Charlie Parker’s Yardbird, Hackney Empire, London, review: Lawrence Brownlee holds everything together with magnificent authority
Daniel Schnyder’s jazz-infused classical opera about saxophonist Charlie Parker is a bold experiment
The shadow cast by Charlie Parker, who died 67 years ago, grows ever longer. Young saxophonists still strive to reproduce his classic solos with fidelity to every small inflexion; the bebop he created with Dizzy Gillespie lurks powerfully behind the jazz played today. His art was mercurial, mysterious, and amazing; his life was a short chronicle of self-destruction, with the heroin a necessary concomitant to the creativity.
The show imported by English National Opera and the Hackney Empire from Opera Philadelphia and Apollo Theater Harlem is a rumination more on the life than the art. Consisting of a series of flashbacks from the day Bird died, with him encountering his mother, sundry girlfriends, Dizzy, and a drug-dealer, this is neither a jazz opera nor a musical. But its composer Daniel Schnyder’s insistence that it’s a “through-composed classical opera” does less than justice to its prevailing jazz colouring: musically we’re sometimes in the world of Bernstein and Sondheim, and we are emphatically in New York.

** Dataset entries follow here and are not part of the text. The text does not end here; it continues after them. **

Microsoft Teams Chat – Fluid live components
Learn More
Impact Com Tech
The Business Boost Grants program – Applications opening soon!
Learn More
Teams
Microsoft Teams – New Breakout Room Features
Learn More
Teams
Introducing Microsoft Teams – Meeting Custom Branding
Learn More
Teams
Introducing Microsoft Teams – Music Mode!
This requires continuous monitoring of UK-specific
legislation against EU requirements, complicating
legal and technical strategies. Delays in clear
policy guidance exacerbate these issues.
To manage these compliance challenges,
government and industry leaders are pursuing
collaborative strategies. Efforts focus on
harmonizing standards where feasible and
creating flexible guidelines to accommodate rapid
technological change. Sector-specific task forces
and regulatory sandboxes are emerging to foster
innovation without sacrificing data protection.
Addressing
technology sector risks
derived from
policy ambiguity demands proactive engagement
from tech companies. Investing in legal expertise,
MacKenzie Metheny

The supporting cast are all first-rate. And although Lawrence Brownlee – the Rossini tenor who was the work’s inspiration – doesn’t play his sax, his charismatic vocalism holds everything together with magnificent authority. Lasting 90 minutes without an interval, this bold experiment may be syrupy and moralising, but it’s also dramatically vivid, and exudes a life-enhancing warmth.